Tuesday, July 07, 2009
Society for the Diffusion of Useful Ignorance
I quite enjoy this excerpt from Henry David Thoreau's essay Walking from The Portable Thoreau
We have heard of a Society for the Diffusion of Useful Knowledge. It is said that knowledge is power, and the like. Methinks there is equal need of a Society for the Diffusion of Useful Ignorance, what we will call Beautiful Knowledge, a knowledge useful in a higher sense: for what is most of our boasted so-called knowledge but a conceit that we know something, which robs us of the advantage of our actual ignorance?

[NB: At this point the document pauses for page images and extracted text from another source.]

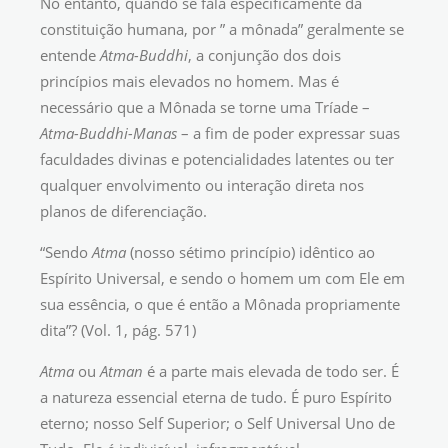
No entanto, quando se fala especificamente da
constituição humana, por ” a mônada” geralmente se
entende
Atma-Buddhi
, a conjunção dos dois
princípios mais elevados no homem. Mas é
necessário que a Mônada se torne uma Tríade –
Atma-Buddhi-Manas
– a fim de poder expressar suas
faculdades divinas e potencialidades latentes ou ter
qualquer envolvimento ou interação direta nos
planos de diferenciação.
“Sendo
Atma
(nosso sétimo princípio) idêntico ao
Espírito Universal, e sendo o homem um com Ele em
sua essência, o que é então a Mônada propriamente
dita”? (Vol. 1, pág. 571)
Atma
ou
Atman
é a parte mais elevada de todo ser. É
a natureza essencial eterna de tudo. É puro Espírito
eterno; nosso Self Superior; o Self Universal Uno de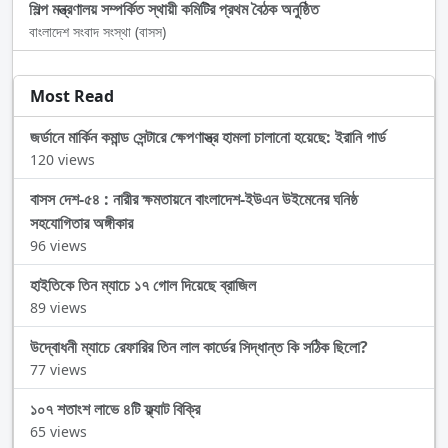
শিল্প মন্ত্রণালয় সম্পর্কিত স্থায়ী কমিটির প্রথম বৈঠক অনুষ্ঠিত
বাংলাদেশ সংবাদ সংস্থা (বাসস)
Most Read
জর্ডানে মার্কিন কমান্ড সেন্টারে ক্ষেপণাস্ত্র হামলা চালানো হয়েছে: ইরানি গার্ড
120 views
বাসস দেশ-৫৪ : নারীর ক্ষমতায়নে বাংলাদেশ-ইউএন উইমেনের ঘনিষ্ঠ
সহযোগিতার অঙ্গীকার
96 views
হাইতিকে তিন ম্যাচে ১৭ গোল দিয়েছে ব্রাজিল
89 views
উদ্বোধনী ম্যাচে রেফারির তিন লাল কার্ডের সিদ্ধান্ত কি সঠিক ছিলো?
77 views
১০৭ শতাংশ লাভে ৪টি ফ্ল্যাট বিক্রি
65 views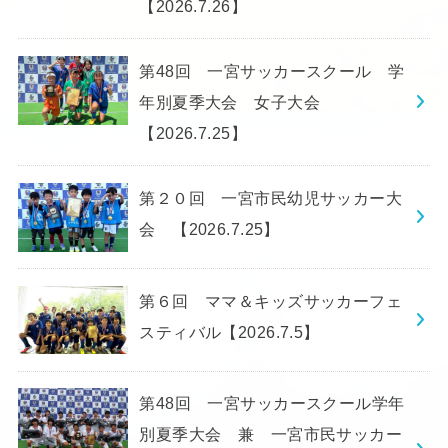
【2026.7.26】
第48回 一宮サッカースクール 学
年別夏季大会 女子大会
【2026.7.25】
第２０回 一宮市民幼児サッカー大
会 【2026.7.25】
第６回 ママ＆キッズサッカーフェ
スティバル【2026.7.5】
第48回 一宮サッカースクール学年
別夏季大会 兼 一宮市民サッカー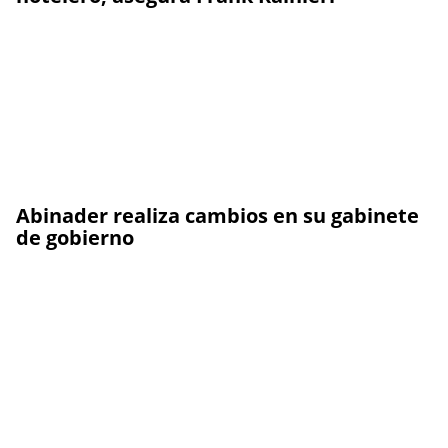
Abinader realiza cambios en su gabinete
de gobierno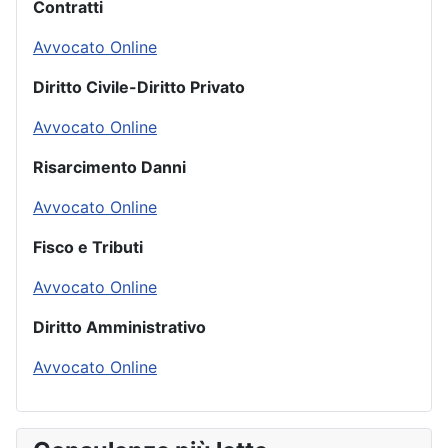
Contratti
Avvocato Online
Diritto Civile-Diritto Privato
Avvocato Online
Risarcimento Danni
Avvocato Online
Fisco e Tributi
Avvocato Online
Diritto Amministrativo
Avvocato Online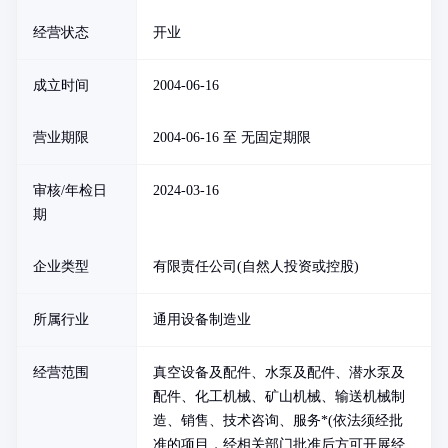
经营状态
开业
成立时间
2004-06-16
营业期限
2004-06-16 至 无固定期限
审核/年检日
2024-03-16
期
企业类型
有限责任公司(自然人投资或控股)
所属行业
通用设备制造业
经营范围
真空设备及配件、水泵及配件、潜水泵及
配件、化工机械、矿山机械、输送机械制
造、销售、技术咨询、服务*(依法须经批
准的项目，经相关部门批准后方可开展经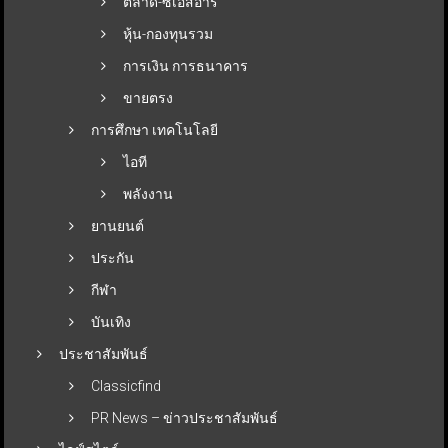
ตลาด-ซีเอสอาร์
หุ้น-กองทุนรวม
การเงิน การธนาคาร
ขายตรง
การศึกษา เทคโนโลยี
ไอที
พลังงาน
ยานยนต์
ประกัน
กีฬา
บันเทิง
ประชาสัมพันธ์
Classicfind
PR News – ข่าวประชาสัมพันธ์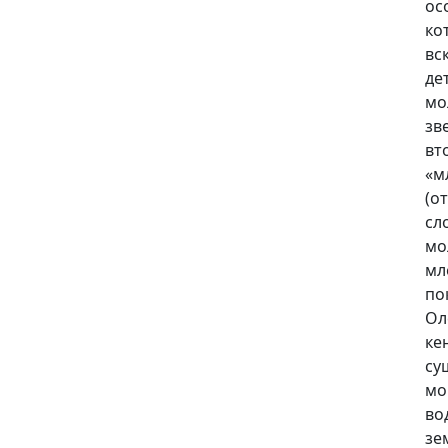
ос
ко
вс
де
мо
зв
вт
«м
(о
сл
мо
мл
по
Ол
ке
су
мо
во
зе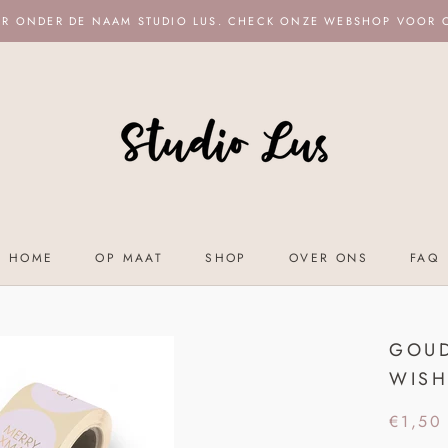
ER ONDER DE NAAM STUDIO LUS. CHECK ONZE WEBSHOP VOOR
HOME
OP MAAT
SHOP
OVER ONS
FAQ
HOME
OP MAAT
SHOP
OVER ONS
FAQ
GOUD
WISH
€1,50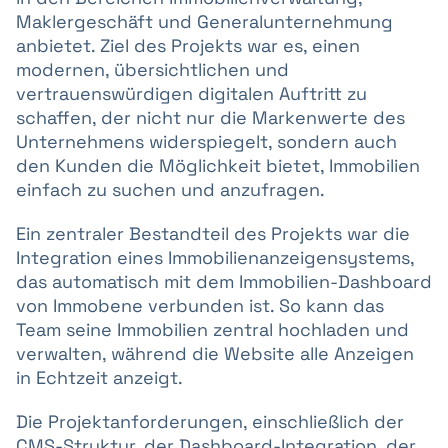
Maklergeschäft und Generalunternehmung
anbietet. Ziel des Projekts war es, einen
modernen, übersichtlichen und
vertrauenswürdigen digitalen Auftritt zu
schaffen, der nicht nur die Markenwerte des
Unternehmens widerspiegelt, sondern auch
den Kunden die Möglichkeit bietet, Immobilien
einfach zu suchen und anzufragen.
Ein zentraler Bestandteil des Projekts war die
Integration eines Immobilienanzeigensystems,
das automatisch mit dem Immobilien-Dashboard
von Immobene verbunden ist. So kann das
Team seine Immobilien zentral hochladen und
verwalten, während die Website alle Anzeigen
in Echtzeit anzeigt.
Die Projektanforderungen, einschließlich der
CMS-Struktur, der Dashboard-Integration, der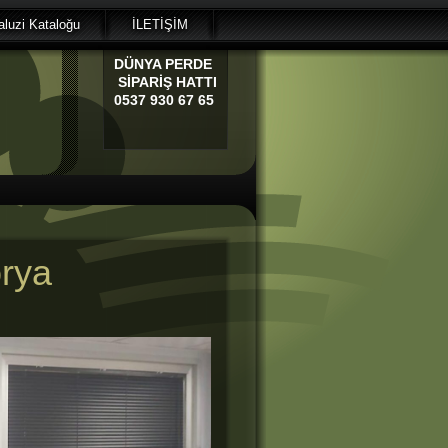
luzi Kataloğu
İLETİŞİM
DÜNYA
PERDE
SİPARİŞ HATTI
0537 930 67 65
orya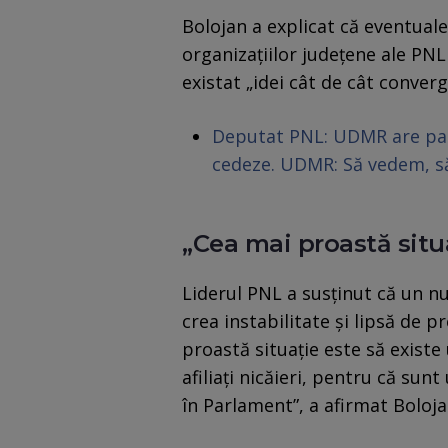
Bolojan a explicat că eventuale
organizațiilor județene ale PN
existat „idei cât de cât converg
Deputat PNL: UDMR are patru
cedeze. UDMR: Să vedem, 
„Cea mai proastă situ
Liderul PNL a susținut că un n
crea instabilitate și lipsă de p
proastă situație este să exist
afiliați nicăieri, pentru că sun
în Parlament”, a afirmat Boloja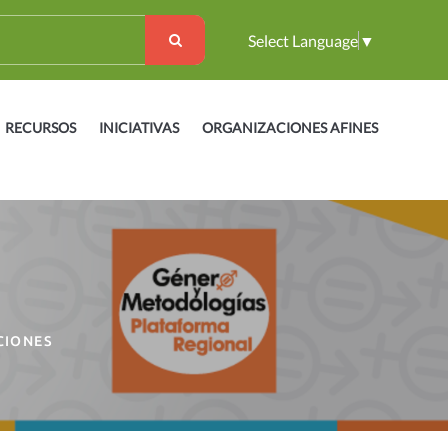
Select Language
▼
RECURSOS
INICIATIVAS
ORGANIZACIONES AFINES
CIONES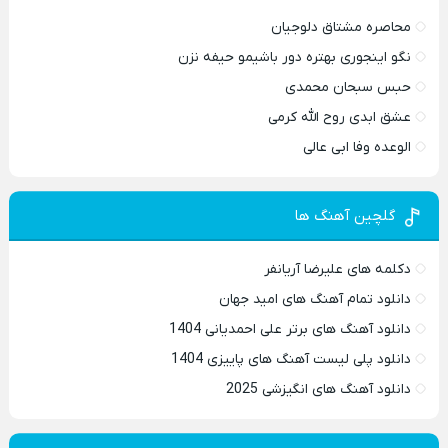
محاصره مشتاق دلوجیان
نگو اینجوری بهتره دور باشیمو حیفه نزن
حبس سبحان محمدی
عشق ابدی روح الله کرمی
الوعده وفا ابی عالی
گلچین آهنگ ها
دکلمه های علیرضا آریانفر
دانلود تمام آهنگ های امید جهان
دانلود آهنگ های برتر علی احمدیانی 1404
دانلود پلی لیست آهنگ های پاییزی 1404
دانلود آهنگ های انگیزشی 2025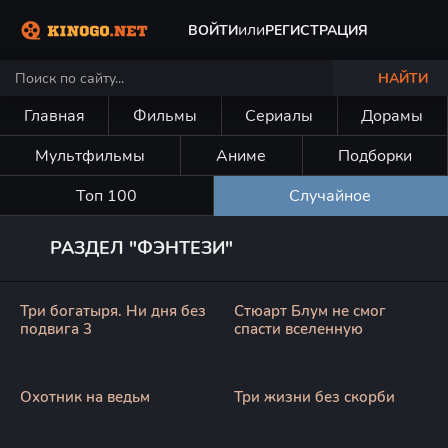
или
ВОЙТИ
РЕГИСТРАЦИЯ
НАЙТИ
Главная
Фильмы
Сериалы
Дорамы
Мультфильмы
Аниме
Подборки
Топ 100
Случайное
РАЗДЕЛ "ФЭНТЕЗИ"
Три богатыря. Ни дня без
Стюарт Блум не смог
подвига 3
спасти вселенную
Охотник на ведьм
Три жизни без скорби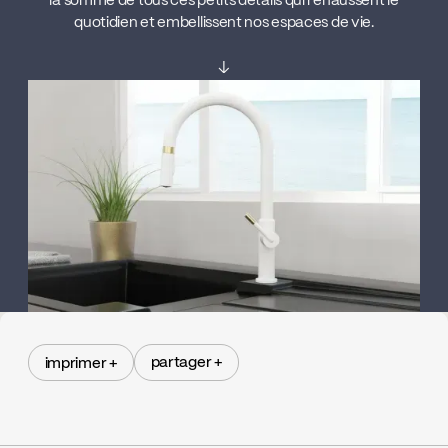
la somme de tous ces petits détails qui rehaussent le
quotidien et embellissent nos espaces de vie.
↓
partager +
imprimer +
partager +
imprimer +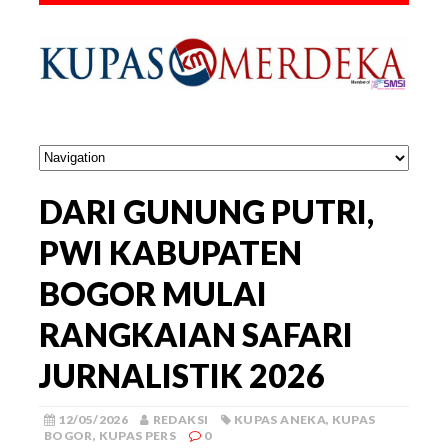
DARI GUNUNG PUTRI,
PWI KABUPATEN
BOGOR MULAI
RANGKAIAN SAFARI
JURNALISTIK 2026
12/05/2026
REDAKSI
KUPAS ANEKA
,
KUPAS
BOGOR
,
KUPAS PERS
0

What we call knowledge is often our positive ignorance; ignorance our negative knowledge. By long years of patient industry and reading of the newspapers-for what are the libraries of science but files of newspapers?-a man accumulates a myriad facts, lays them up in his memory, and then when in some spring of his life he saunters abroad into the Great Fields of thought, he, as it were, goes to grass like a horse and leaves all his hardness behind in the stable.
I would say to the Society for the Diffusion of Useful Knowledge, sometimes,go to grass. You have eaten hay long enough. The spring has come with it's green crop. The very cows are driven to their country pastures before the end of may; though I have heard of one unnatural farmer who kept his cow in the barn and fed her on hay all the year round. So, frequently, the Society for the Diffusion of Useful Knowledge treats it's cattle.
A man's ignorance sometimes is not only useful but beautiful-while his knowledge, so called, is oftentimes worse than useless, besides being ugly.
Which is the best man to deal with-he who knows nothing about a subject, and, what is extremely rare, knows that he knows nothing, or he who really knows something about it but thinks that he knows it all?